_Fragmento del texto_:
----------------

A diciembre de 2025, el saldo de la deuda de la administración central alcanzó los US$17,969.4 millones. Redondeando esa cifra para recordarla, decimos que se llegó a los US$18 millardos. Esa es la “herencia” dejada por la administración Castro de Zelaya. Esta última, a su vez, había recibido el fisco con un saldo de US$15,700 millones, o sea US$15.7 millardos. En otras palabras, en el período 2022-2025 el crecimiento neto fue de US$2.3 millardos a pesar de que fue en esos años que se pagaron las mayores cantidades históricas de deuda, tanto externa como interna. Estaremos atentos a lo que ocurrirá entre 2026 y 2029. Desgranando un poco más la mazorca, no hay duda de que en 2022 el pasado gobierno recibió una alta deuda, pero también que, iniciando 2026, el nuevo gobierno recibió una cifra todavía más alta. Ojo con la situación que se entregará a inicios de 2030. En este tipo de temas algunas personas caen en los extremos del optimismo y/o del pesimismo; son actitudes opcionales. Debería ser obligatorio asumir el realismo.

----------------

_Conjunto de tareas_:
1. Convierte en una lista breve el párrafo del fragmento sobre la deuda que empieza con «A diciembre de 2025». Conserva sus datos principales.
2. Responde estas preguntas con datos del fragmento sobre la deuda.
(a) ¿Con qué saldo de deuda recibió el fisco la administración Castro de Zelaya?
(b) ¿Cuánto fue el crecimiento neto de la deuda en el período 2022-2025?
(c) ¿Qué actitud debería ser obligatoria, según el fragmento?

----------------

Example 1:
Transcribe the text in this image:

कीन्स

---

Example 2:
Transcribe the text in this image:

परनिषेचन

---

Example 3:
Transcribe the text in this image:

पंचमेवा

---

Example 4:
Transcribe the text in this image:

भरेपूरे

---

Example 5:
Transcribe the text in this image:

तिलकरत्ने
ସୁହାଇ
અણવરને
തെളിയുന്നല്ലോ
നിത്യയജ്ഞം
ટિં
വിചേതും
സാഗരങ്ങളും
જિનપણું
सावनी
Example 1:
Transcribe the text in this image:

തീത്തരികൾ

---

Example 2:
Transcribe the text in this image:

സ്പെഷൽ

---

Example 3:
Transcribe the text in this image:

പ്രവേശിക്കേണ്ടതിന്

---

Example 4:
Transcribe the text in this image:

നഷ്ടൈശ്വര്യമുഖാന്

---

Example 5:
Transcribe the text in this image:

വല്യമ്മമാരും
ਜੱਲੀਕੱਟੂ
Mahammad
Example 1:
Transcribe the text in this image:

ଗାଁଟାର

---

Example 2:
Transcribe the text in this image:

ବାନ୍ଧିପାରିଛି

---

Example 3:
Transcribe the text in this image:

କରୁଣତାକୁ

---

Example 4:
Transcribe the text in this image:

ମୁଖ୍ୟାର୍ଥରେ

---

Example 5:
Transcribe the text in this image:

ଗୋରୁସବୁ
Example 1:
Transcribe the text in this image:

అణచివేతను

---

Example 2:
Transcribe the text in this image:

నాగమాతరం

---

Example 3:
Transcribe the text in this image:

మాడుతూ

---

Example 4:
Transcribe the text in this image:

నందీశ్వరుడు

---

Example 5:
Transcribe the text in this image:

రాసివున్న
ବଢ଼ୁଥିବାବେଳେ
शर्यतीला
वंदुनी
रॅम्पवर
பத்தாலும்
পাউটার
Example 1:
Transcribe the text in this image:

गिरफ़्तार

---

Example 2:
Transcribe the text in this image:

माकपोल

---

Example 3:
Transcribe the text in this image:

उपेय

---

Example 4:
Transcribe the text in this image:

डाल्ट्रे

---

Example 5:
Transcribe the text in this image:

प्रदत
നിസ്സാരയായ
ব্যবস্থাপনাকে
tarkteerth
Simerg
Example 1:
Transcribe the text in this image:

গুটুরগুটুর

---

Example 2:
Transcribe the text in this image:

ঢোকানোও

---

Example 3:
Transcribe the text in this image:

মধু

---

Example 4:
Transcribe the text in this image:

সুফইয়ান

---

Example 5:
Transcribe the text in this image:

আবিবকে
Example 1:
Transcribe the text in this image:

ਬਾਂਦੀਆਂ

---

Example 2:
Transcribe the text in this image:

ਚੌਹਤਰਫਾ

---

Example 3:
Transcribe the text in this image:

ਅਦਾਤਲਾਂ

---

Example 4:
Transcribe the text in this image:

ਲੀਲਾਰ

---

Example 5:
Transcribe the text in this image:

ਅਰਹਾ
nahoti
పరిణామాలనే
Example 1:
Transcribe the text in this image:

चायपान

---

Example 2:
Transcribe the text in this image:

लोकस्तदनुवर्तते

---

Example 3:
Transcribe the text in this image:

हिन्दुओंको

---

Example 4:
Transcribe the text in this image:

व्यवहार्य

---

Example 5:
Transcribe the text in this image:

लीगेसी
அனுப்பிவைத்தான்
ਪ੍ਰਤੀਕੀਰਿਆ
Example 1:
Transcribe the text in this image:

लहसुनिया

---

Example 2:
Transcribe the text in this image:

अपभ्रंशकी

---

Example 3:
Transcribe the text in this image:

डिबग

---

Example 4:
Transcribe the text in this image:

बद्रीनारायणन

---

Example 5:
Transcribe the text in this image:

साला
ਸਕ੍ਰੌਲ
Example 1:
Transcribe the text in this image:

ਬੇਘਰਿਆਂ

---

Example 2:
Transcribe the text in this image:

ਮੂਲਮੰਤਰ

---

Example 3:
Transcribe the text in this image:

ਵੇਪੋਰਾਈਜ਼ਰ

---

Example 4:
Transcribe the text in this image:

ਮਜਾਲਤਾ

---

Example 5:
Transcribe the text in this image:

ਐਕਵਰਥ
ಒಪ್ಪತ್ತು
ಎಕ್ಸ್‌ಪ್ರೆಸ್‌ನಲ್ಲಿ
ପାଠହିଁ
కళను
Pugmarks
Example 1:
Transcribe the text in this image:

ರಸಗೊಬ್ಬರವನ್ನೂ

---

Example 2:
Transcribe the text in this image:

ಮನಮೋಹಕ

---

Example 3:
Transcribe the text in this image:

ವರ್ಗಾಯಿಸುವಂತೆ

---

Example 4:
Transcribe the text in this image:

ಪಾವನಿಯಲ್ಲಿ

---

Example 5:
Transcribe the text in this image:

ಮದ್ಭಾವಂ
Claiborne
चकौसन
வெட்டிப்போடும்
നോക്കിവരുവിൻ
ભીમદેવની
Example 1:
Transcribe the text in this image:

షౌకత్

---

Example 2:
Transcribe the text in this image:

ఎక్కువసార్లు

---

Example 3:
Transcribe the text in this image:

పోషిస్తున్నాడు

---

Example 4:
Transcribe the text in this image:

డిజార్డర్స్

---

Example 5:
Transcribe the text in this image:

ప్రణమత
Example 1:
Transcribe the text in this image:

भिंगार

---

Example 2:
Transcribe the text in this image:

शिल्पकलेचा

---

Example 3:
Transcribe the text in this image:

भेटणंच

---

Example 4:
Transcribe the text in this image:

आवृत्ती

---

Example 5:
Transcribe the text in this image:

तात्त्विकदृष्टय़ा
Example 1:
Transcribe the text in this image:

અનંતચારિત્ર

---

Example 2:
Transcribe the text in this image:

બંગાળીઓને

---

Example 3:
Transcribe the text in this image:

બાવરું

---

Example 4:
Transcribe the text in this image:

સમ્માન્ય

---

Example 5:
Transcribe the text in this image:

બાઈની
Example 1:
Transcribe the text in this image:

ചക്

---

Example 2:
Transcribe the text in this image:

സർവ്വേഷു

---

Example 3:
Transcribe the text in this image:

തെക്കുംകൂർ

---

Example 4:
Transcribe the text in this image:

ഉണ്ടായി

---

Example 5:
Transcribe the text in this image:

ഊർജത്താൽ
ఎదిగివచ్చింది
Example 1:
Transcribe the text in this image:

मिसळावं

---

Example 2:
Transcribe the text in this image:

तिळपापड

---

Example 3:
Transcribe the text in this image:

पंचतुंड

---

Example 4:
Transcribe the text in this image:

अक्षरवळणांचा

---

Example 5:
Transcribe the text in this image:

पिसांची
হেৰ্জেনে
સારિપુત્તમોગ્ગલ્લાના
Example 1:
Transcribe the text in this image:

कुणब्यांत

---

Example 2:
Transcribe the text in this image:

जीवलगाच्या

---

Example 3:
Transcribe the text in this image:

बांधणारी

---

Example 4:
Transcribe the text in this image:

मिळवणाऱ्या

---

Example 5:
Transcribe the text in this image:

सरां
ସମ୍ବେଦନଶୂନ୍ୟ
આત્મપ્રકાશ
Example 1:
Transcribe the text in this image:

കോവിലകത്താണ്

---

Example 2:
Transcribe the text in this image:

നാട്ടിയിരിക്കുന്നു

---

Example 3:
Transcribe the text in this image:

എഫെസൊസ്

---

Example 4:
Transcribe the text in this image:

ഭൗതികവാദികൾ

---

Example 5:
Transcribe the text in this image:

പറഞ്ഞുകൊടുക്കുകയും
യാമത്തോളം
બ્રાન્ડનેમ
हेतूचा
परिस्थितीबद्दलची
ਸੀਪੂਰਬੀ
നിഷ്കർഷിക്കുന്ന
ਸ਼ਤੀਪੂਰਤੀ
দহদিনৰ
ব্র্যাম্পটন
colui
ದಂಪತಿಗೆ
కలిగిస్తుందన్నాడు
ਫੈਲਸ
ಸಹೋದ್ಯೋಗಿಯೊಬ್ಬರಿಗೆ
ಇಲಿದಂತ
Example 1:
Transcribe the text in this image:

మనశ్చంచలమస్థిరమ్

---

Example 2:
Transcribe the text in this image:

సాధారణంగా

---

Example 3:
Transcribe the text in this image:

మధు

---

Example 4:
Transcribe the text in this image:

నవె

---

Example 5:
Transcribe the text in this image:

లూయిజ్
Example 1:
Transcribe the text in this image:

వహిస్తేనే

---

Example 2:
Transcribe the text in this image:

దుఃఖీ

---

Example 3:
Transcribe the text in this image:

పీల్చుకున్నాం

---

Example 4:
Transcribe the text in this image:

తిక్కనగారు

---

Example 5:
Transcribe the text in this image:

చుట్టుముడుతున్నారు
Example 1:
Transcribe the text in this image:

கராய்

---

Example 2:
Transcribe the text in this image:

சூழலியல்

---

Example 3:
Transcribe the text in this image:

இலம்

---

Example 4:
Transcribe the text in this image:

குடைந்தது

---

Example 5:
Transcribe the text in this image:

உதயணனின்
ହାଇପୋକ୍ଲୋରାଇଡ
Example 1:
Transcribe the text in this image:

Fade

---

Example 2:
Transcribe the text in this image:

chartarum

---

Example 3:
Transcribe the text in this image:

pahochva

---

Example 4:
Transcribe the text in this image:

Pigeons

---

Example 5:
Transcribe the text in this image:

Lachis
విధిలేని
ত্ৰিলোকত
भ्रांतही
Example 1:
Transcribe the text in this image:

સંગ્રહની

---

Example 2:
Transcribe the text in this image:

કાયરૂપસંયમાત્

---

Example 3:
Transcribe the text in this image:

----------------

_Respuestas del ejercicio_:
1.
- En diciembre de 2025, la deuda de la administración central llegó a US$17,969.4 millones, unos US$18 millardos.
- Esa es la "herencia" de la administración Castro de Zelaya, que había recibido el fisco con US$15,700 millones (US$15.7 millardos).
- Entre 2022 y 2025 la deuda creció en términos netos US$2.3 millardos. Sin embargo, en esos años se pagaron las mayores cantidades históricas de deuda externa e interna.
- El gobierno anterior recibió una deuda alta en 2022, y el nuevo gobierno recibió una todavía más alta al iniciar 2026.
- Hay que estar atentos a lo que ocurra entre 2026 y 2029 y a la situación que se entregue a inicios de 2030.
- El optimismo y el pesimismo son actitudes opcionales ante estos temas, pero el realismo debería ser obligatorio.

2.
(a) Con US$15,700 millones, o sea US$15.7 millardos.
(b) US$2.3 millardos.
(c) El realismo.